___ INPUT DATA ___
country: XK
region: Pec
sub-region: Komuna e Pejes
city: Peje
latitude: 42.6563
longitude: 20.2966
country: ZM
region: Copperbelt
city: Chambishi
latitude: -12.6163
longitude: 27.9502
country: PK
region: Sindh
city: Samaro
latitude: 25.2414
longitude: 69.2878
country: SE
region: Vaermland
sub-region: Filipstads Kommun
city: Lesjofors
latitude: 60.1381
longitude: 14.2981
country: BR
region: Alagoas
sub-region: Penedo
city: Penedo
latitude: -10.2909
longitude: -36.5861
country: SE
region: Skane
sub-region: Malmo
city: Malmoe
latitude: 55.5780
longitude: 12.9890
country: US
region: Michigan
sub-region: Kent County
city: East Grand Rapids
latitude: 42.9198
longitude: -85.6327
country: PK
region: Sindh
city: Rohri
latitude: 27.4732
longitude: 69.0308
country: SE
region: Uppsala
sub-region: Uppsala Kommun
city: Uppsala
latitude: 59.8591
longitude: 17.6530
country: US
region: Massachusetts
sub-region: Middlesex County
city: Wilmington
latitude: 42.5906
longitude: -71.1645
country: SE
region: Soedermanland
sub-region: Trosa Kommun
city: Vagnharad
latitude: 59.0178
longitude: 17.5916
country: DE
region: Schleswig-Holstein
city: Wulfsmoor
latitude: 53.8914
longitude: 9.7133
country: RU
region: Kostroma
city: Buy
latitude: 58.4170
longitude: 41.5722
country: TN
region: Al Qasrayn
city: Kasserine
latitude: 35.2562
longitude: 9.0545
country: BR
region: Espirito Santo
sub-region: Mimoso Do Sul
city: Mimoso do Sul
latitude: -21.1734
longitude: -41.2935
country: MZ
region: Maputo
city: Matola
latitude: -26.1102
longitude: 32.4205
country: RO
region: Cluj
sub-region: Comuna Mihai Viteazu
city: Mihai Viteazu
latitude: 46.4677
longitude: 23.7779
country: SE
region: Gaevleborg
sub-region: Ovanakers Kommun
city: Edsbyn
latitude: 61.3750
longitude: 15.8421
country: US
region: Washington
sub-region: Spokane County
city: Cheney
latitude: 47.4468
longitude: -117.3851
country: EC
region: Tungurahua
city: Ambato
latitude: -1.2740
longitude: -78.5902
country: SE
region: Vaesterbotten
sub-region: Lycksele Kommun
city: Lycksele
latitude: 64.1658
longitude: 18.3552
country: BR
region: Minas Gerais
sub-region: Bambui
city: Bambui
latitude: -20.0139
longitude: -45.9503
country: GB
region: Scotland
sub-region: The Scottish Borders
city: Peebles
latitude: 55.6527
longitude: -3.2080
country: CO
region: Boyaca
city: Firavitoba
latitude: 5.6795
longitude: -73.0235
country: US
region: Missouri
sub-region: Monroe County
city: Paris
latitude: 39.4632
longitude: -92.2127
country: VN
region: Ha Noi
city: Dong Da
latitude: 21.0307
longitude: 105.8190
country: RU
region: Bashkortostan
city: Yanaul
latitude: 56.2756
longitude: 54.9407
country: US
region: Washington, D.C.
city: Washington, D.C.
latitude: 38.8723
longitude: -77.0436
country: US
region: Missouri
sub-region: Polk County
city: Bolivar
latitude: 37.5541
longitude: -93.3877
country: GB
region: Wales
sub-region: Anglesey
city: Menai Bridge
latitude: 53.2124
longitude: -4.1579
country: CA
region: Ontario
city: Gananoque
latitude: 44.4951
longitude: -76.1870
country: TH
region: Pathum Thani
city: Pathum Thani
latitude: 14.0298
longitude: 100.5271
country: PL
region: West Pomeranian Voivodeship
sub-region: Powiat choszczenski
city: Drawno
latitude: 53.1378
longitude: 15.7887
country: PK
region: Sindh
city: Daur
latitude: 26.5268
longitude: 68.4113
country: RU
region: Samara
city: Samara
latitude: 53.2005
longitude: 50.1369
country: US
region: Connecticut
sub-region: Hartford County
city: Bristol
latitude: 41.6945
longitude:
___
Set out every line of the listing above as a numbered list, skipping any blank lines.

1. country: XK
2. region: Pec
3. sub-region: Komuna e Pejes
4. city: Peje
5. latitude: 42.6563
6. longitude: 20.2966
7. country: ZM
8. region: Copperbelt
9. city: Chambishi
10. latitude: -12.6163
11. longitude: 27.9502
12. country: PK
13. region: Sindh
14. city: Samaro
15. latitude: 25.2414
16. longitude: 69.2878
17. country: SE
18. region: Vaermland
19. sub-region: Filipstads Kommun
20. city: Lesjofors
21. latitude: 60.1381
22. longitude: 14.2981
23. country: BR
24. region: Alagoas
25. sub-region: Penedo
26. city: Penedo
27. latitude: -10.2909
28. longitude: -36.5861
29. country: SE
30. region: Skane
31. sub-region: Malmo
32. city: Malmoe
33. latitude: 55.5780
34. longitude: 12.9890
35. country: US
36. region: Michigan
37. sub-region: Kent County
38. city: East Grand Rapids
39. latitude: 42.9198
40. longitude: -85.6327
41. country: PK
42. region: Sindh
43. city: Rohri
44. latitude: 27.4732
45. longitude: 69.0308
46. country: SE
47. region: Uppsala
48. sub-region: Uppsala Kommun
49. city: Uppsala
50. latitude: 59.8591
51. longitude: 17.6530
52. country: US
53. region: Massachusetts
54. sub-region: Middlesex County
55. city: Wilmington
56. latitude: 42.5906
57. longitude: -71.1645
58. country: SE
59. region: Soedermanland
60. sub-region: Trosa Kommun
61. city: Vagnharad
62. latitude: 59.0178
63. longitude: 17.5916
64. country: DE
65. region: Schleswig-Holstein
66. city: Wulfsmoor
67. latitude: 53.8914
68. longitude: 9.7133
69. country: RU
70. region: Kostroma
71. city: Buy
72. latitude: 58.4170
73. longitude: 41.5722
74. country: TN
75. region: Al Qasrayn
76. city: Kasserine
77. latitude: 35.2562
78. longitude: 9.0545
79. country: BR
80. region: Espirito Santo
81. sub-region: Mimoso Do Sul
82. city: Mimoso do Sul
83. latitude: -21.1734
84. longitude: -41.2935
85. country: MZ
86. region: Maputo
87. city: Matola
88. latitude: -26.1102
89. longitude: 32.4205
90. country: RO
91. region: Cluj
92. sub-region: Comuna Mihai Viteazu
93. city: Mihai Viteazu
94. latitude: 46.4677
95. longitude: 23.7779
96. country: SE
97. region: Gaevleborg
98. sub-region: Ovanakers Kommun
99. city: Edsbyn
100. latitude: 61.3750
101. longitude: 15.8421
102. country: US
103. region: Washington
104. sub-region: Spokane County
105. city: Cheney
106. latitude: 47.4468
107. longitude: -117.3851
108. country: EC
109. region: Tungurahua
110. city: Ambato
111. latitude: -1.2740
112. longitude: -78.5902
113. country: SE
114. region: Vaesterbotten
115. sub-region: Lycksele Kommun
116. city: Lycksele
117. latitude: 64.1658
118. longitude: 18.3552
119. country: BR
120. region: Minas Gerais
121. sub-region: Bambui
122. city: Bambui
123. latitude: -20.0139
124. longitude: -45.9503
125. country: GB
126. region: Scotland
127. sub-region: The Scottish Borders
128. city: Peebles
129. latitude: 55.6527
130. longitude: -3.2080
131. country: CO
132. region: Boyaca
133. city: Firavitoba
134. latitude: 5.6795
135. longitude: -73.0235
136. country: US
137. region: Missouri
138. sub-region: Monroe County
139. city: Paris
140. latitude: 39.4632
141. longitude: -92.2127
142. country: VN
143. region: Ha Noi
144. city: Dong Da
145. latitude: 21.0307
146. longitude: 105.8190
147. country: RU
148. region: Bashkortostan
149. city: Yanaul
150. latitude: 56.2756
151. longitude: 54.9407
152. country: US
153. region: Washington, D.C.
154. city: Washington, D.C.
155. latitude: 38.8723
156. longitude: -77.0436
157. country: US
158. region: Missouri
159. sub-region: Polk County
160. city: Bolivar
161. latitude: 37.5541
162. longitude: -93.3877
163. country: GB
164. region: Wales
165. sub-region: Anglesey
166. city: Menai Bridge
167. latitude: 53.2124
168. longitude: -4.1579
169. country: CA
170. region: Ontario
171. city: Gananoque
172. latitude: 44.4951
173. longitude: -76.1870
174. country: TH
175. region: Pathum Thani
176. city: Pathum Thani
177. latitude: 14.0298
178. longitude: 100.5271
179. country: PL
180. region: West Pomeranian Voivodeship
181. sub-region: Powiat choszczenski
182. city: Drawno
183. latitude: 53.1378
184. longitude: 15.7887
185. country: PK
186. region: Sindh
187. city: Daur
188. latitude: 26.5268
189. longitude: 68.4113
190. country: RU
191. region: Samara
192. city: Samara
193. latitude: 53.2005
194. longitude: 50.1369
195. country: US
196. region: Connecticut
197. sub-region: Hartford County
198. city: Bristol
199. latitude: 41.6945
200. longitude:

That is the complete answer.